After this commands jobs are executed and included in DAG graph. Result (AUC metrics) is written in evaluation_python.txt file:

``````\$ cat data/evaluation_python.txt
AUC: 0.741432``````

It is possible to improve our result with random forest algorithm.

We can increase number of trees in the random forest classifier — from 100 to 500:

``````clf = RandomForestClassifier(n_estimators=500,
n_jobs=2,
random_state=seed)
clf.fit(x, labels)``````

After commited changes (in `train_model_python.py`) with `dvc repro` command all necessary jobs for `evaluation_python.txt` reproduction will be re-executed. We don’t need to worry which jobs to run and in which order.

``````\$ git add .
\$ git commit
[master a65f346] Random forest classifier — more trees added
1 file changed, 1 insertion(+), 1 deletion(-)

\$ dvc repro data/evaluation_python.txt

Reproducing run command for data item data/model.p. Args: python3 code/train_model_python.py data/matrix_train.txt 20170426 data/model.p
Reproducing run command for data item data/evaluation_python.txt. Args: python3 code/evaluate_python_mdl.py data/model.p data/matrix_test.txt data/evaluation_python.txt
Data item “data/evaluation_python.txt” was reproduced.``````

Beside code versioning, DVC also cares about data versioning. For example, if we change data sets `train_post.csv` and `test_post.csv` (use different splitting ratio) DVC will know that data sets are changed and `dvc repro` will re-execute all necessary jobs for evaluation_python.txt.

``````\$ dvc run Rscript code/train_test_spliting.R \
data/Posts.csv 0.15 20170426 \
data/train_post.csv \
data/test_post.csv``````

Re-executed jobs are marked with red color:

``````\$ dvc run Rscript code/train_test_spliting.R \
data/Posts.csv 0.15 20170426 \
data/train_post.csv \
data/test_post.csv

\$ dvc repro data/evaluation_python.txt

Reproducing run command for data item data/matrix_train.txt. Args: Rscript — vanilla code/featurization.R data/train_post.csv data/test_post.csv data/matrix_train.txt data/matrix_test.txt
Reproducing run command for data item data/model.p. Args: python3 code/train_model_python.py data/matrix_train.txt 20170426 data/model.p
Reproducing run command for data item data/evaluation_python.txt.

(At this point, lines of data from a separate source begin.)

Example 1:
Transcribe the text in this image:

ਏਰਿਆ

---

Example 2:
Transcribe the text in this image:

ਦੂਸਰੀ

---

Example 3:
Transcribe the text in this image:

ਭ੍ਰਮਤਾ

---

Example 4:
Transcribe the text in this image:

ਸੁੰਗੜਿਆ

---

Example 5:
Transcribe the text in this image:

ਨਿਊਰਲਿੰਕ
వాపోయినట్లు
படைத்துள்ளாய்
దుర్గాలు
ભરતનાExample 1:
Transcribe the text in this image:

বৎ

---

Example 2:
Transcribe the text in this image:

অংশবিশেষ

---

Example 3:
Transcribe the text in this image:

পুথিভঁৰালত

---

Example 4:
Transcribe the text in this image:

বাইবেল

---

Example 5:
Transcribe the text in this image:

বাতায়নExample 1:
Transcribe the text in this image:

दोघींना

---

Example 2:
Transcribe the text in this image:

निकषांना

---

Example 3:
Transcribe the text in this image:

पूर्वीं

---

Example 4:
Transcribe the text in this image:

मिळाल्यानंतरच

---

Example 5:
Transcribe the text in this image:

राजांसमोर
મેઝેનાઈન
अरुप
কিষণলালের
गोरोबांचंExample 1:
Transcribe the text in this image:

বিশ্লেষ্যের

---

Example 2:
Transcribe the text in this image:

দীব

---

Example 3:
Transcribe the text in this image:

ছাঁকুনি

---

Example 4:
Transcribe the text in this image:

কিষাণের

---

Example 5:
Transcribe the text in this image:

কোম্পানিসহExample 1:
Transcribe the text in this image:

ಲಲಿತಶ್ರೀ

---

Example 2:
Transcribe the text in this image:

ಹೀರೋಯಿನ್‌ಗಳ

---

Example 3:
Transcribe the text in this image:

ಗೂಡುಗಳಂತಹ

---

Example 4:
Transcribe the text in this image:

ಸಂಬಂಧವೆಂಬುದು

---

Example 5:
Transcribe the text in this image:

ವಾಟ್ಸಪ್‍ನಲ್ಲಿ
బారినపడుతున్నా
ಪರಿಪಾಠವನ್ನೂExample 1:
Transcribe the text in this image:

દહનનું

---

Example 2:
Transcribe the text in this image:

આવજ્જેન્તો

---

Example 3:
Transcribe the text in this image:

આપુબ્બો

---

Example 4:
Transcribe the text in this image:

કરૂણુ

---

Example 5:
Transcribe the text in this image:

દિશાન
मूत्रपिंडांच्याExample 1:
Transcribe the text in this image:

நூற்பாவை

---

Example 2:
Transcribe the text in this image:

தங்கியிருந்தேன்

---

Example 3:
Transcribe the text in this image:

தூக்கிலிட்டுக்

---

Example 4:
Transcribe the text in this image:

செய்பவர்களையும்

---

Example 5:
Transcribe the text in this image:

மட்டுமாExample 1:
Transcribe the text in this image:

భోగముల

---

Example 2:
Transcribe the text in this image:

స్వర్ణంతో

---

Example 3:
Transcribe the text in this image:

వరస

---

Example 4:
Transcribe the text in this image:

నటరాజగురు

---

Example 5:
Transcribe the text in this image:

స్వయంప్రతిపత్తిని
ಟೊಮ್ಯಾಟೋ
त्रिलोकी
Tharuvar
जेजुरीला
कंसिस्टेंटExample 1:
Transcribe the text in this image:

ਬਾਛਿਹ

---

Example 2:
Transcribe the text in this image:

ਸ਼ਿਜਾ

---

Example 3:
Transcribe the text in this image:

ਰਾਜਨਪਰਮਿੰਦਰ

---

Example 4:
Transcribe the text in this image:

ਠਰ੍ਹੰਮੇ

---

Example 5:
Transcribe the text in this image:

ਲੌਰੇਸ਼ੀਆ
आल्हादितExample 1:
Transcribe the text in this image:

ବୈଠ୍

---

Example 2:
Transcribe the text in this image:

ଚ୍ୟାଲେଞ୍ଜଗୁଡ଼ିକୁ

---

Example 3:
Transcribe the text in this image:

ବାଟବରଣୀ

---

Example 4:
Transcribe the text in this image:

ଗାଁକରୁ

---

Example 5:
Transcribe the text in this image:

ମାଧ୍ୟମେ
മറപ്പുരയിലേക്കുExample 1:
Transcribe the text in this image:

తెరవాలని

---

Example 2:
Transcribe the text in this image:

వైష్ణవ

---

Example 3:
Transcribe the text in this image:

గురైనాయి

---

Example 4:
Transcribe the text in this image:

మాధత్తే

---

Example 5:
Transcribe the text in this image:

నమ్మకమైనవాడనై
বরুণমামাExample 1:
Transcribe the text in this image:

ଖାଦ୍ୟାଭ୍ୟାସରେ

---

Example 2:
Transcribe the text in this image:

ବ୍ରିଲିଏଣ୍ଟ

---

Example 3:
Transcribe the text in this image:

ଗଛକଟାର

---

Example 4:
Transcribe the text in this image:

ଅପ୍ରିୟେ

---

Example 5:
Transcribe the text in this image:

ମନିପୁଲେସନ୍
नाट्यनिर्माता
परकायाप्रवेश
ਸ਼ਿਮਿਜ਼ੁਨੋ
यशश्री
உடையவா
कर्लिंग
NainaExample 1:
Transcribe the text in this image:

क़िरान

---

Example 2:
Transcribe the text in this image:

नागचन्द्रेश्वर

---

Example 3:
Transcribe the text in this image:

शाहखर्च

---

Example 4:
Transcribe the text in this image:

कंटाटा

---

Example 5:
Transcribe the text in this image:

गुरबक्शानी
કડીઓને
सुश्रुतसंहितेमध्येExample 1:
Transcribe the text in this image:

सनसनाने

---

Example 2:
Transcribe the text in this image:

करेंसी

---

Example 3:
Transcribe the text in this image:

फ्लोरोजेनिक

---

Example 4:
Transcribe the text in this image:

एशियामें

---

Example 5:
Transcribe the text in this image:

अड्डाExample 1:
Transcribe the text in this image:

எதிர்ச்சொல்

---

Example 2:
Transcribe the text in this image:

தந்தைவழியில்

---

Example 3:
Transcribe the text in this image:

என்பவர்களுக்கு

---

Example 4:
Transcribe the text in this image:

Args: python3 code/evaluate_python_mdl.py data/model.p data/matrix_test.txt data/evaluation_python.txt

Data item “data/evaluation_python.txt” was reproduced.

\$ cat data/evaluation_python.txt
AUC: 0.793145``````

New AUC result is 0.793145 which shows an improvement compared to previous iteration.

## Summary

In data science projects it is often used R/Python combined programming. Additional tools beside git and shell scripting are developed to facilitate the development of predictive model in a multi-language environments. Using data version control system for reproducibility and Feather for data interoperability helps you orchestrate R and Python code in a single environment.